REQUEST
Give back the entries in full, exactly as they are written.

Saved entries

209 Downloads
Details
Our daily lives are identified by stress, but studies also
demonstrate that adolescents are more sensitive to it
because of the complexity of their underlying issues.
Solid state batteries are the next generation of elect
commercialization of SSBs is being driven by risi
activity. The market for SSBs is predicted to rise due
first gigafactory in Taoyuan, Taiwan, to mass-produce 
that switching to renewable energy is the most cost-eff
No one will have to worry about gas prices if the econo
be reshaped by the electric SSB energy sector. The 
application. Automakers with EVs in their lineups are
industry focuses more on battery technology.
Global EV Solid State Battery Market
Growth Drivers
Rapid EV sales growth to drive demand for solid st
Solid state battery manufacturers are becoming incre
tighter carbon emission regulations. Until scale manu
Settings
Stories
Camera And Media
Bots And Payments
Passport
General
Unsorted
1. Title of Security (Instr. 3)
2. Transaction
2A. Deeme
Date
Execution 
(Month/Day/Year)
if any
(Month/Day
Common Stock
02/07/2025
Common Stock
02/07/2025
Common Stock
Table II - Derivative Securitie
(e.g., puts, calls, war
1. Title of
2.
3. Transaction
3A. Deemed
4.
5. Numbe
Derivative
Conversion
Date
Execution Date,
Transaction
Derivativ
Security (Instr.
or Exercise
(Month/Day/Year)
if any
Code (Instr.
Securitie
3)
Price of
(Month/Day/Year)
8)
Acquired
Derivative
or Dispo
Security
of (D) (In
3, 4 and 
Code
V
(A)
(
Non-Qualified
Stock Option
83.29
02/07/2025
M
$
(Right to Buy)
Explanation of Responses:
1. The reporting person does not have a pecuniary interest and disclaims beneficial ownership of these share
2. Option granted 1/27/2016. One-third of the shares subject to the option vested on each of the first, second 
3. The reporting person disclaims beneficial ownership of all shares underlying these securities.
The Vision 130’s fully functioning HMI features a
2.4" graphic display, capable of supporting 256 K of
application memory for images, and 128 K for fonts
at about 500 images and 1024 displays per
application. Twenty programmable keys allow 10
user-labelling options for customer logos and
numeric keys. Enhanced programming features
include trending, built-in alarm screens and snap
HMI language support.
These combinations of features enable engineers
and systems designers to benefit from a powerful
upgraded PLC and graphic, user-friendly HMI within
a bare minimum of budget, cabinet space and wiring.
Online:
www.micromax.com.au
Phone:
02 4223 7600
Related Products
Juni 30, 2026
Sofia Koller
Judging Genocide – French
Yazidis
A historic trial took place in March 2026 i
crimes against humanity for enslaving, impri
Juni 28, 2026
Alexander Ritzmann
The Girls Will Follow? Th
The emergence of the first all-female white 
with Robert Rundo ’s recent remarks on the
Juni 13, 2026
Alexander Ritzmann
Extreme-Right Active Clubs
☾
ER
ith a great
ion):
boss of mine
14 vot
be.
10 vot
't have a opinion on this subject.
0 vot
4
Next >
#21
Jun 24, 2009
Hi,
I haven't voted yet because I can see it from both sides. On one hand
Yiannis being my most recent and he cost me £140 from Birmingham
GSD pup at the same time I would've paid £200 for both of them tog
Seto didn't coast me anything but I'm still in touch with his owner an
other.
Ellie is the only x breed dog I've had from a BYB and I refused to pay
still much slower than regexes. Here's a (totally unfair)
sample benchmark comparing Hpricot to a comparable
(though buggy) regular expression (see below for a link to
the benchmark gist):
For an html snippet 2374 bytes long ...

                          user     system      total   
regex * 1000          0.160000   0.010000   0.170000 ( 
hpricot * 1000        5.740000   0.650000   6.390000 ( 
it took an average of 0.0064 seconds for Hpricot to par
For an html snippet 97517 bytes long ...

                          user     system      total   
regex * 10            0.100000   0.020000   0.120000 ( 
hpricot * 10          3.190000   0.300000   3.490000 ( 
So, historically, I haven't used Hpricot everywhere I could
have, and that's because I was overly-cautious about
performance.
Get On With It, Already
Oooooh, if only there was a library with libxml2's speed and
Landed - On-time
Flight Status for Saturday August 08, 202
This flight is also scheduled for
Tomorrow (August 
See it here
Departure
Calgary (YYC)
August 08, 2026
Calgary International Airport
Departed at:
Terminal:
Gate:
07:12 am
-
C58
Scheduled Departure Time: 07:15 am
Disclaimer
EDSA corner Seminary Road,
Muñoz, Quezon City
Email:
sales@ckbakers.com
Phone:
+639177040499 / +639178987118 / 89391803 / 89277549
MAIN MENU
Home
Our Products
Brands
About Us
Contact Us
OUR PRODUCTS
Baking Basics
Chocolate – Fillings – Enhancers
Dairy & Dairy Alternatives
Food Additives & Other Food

REPLY
209 Downloads
Details
Our daily lives are identified by stress, but studies also
demonstrate that adolescents are more sensitive to it
because of the complexity of their underlying issues.
Solid state batteries are the next generation of elect
commercialization of SSBs is being driven by risi
activity. The market for SSBs is predicted to rise due
first gigafactory in Taoyuan, Taiwan, to mass-produce 
that switching to renewable energy is the most cost-eff
No one will have to worry about gas prices if the econo
be reshaped by the electric SSB energy sector. The 
application. Automakers with EVs in their lineups are
industry focuses more on battery technology.
Global EV Solid State Battery Market
Growth Drivers
Rapid EV sales growth to drive demand for solid st
Solid state battery manufacturers are becoming incre
tighter carbon emission regulations. Until scale manu
Settings
Stories
Camera And Media
Bots And Payments
Passport
General
Unsorted
1. Title of Security (Instr. 3)
2. Transaction
2A. Deeme
Date
Execution 
(Month/Day/Year)
if any
(Month/Day
Common Stock
02/07/2025
Common Stock
02/07/2025
Common Stock
Table II - Derivative Securitie
(e.g., puts, calls, war
1. Title of
2.
3. Transaction
3A. Deemed
4.
5. Numbe
Derivative
Conversion
Date
Execution Date,
Transaction
Derivativ
Security (Instr.
or Exercise
(Month/Day/Year)
if any
Code (Instr.
Securitie
3)
Price of
(Month/Day/Year)
8)
Acquired
Derivative
or Dispo
Security
of (D) (In
3, 4 and 
Code
V
(A)
(
Non-Qualified
Stock Option
83.29
02/07/2025
M
$
(Right to Buy)
Explanation of Responses:
1. The reporting person does not have a pecuniary interest and disclaims beneficial ownership of these share
2. Option granted 1/27/2016. One-third of the shares subject to the option vested on each of the first, second 
3. The reporting person disclaims beneficial ownership of all shares underlying these securities.
The Vision 130’s fully functioning HMI features a
2.4" graphic display, capable of supporting 256 K of
application memory for images, and 128 K for fonts
at about 500 images and 1024 displays per
application. Twenty programmable keys allow 10
user-labelling options for customer logos and
numeric keys. Enhanced programming features
include trending, built-in alarm screens and snap
HMI language support.
These combinations of features enable engineers
and systems designers to benefit from a powerful
upgraded PLC and graphic, user-friendly HMI within
a bare minimum of budget, cabinet space and wiring.
Online:
www.micromax.com.au
Phone:
02 4223 7600
Related Products
Juni 30, 2026
Sofia Koller
Judging Genocide – French
Yazidis
A historic trial took place in March 2026 i
crimes against humanity for enslaving, impri
Juni 28, 2026
Alexander Ritzmann
The Girls Will Follow? Th
The emergence of the first all-female white 
with Robert Rundo ’s recent remarks on the
Juni 13, 2026
Alexander Ritzmann
Extreme-Right Active Clubs
☾
ER
ith a great
ion):
boss of mine
14 vot
be.
10 vot
't have a opinion on this subject.
0 vot
4
Next >
#21
Jun 24, 2009
Hi,
I haven't voted yet because I can see it from both sides. On one hand
Yiannis being my most recent and he cost me £140 from Birmingham
GSD pup at the same time I would've paid £200 for both of them tog
Seto didn't coast me anything but I'm still in touch with his owner an
other.
Ellie is the only x breed dog I've had from a BYB and I refused to pay
still much slower than regexes. Here's a (totally unfair)
sample benchmark comparing Hpricot to a comparable
(though buggy) regular expression (see below for a link to
the benchmark gist):
For an html snippet 2374 bytes long ...

                          user     system      total   
regex * 1000          0.160000   0.010000   0.170000 ( 
hpricot * 1000        5.740000   0.650000   6.390000 ( 
it took an average of 0.0064 seconds for Hpricot to par
For an html snippet 97517 bytes long ...

                          user     system      total   
regex * 10            0.100000   0.020000   0.120000 ( 
hpricot * 10          3.190000   0.300000   3.490000 ( 
So, historically, I haven't used Hpricot everywhere I could
have, and that's because I was overly-cautious about
performance.
Get On With It, Already
Oooooh, if only there was a library with libxml2's speed and
Landed - On-time
Flight Status for Saturday August 08, 202
This flight is also scheduled for
Tomorrow (August 
See it here
Departure
Calgary (YYC)
August 08, 2026
Calgary International Airport
Departed at:
Terminal:
Gate:
07:12 am
-
C58
Scheduled Departure Time: 07:15 am
Disclaimer
EDSA corner Seminary Road,
Muñoz, Quezon City
Email:
sales@ckbakers.com
Phone:
+639177040499 / +639178987118 / 89391803 / 89277549
MAIN MENU
Home
Our Products
Brands
About Us
Contact Us
OUR PRODUCTS
Baking Basics
Chocolate – Fillings – Enhancers
Dairy & Dairy Alternatives
Food Additives & Other Food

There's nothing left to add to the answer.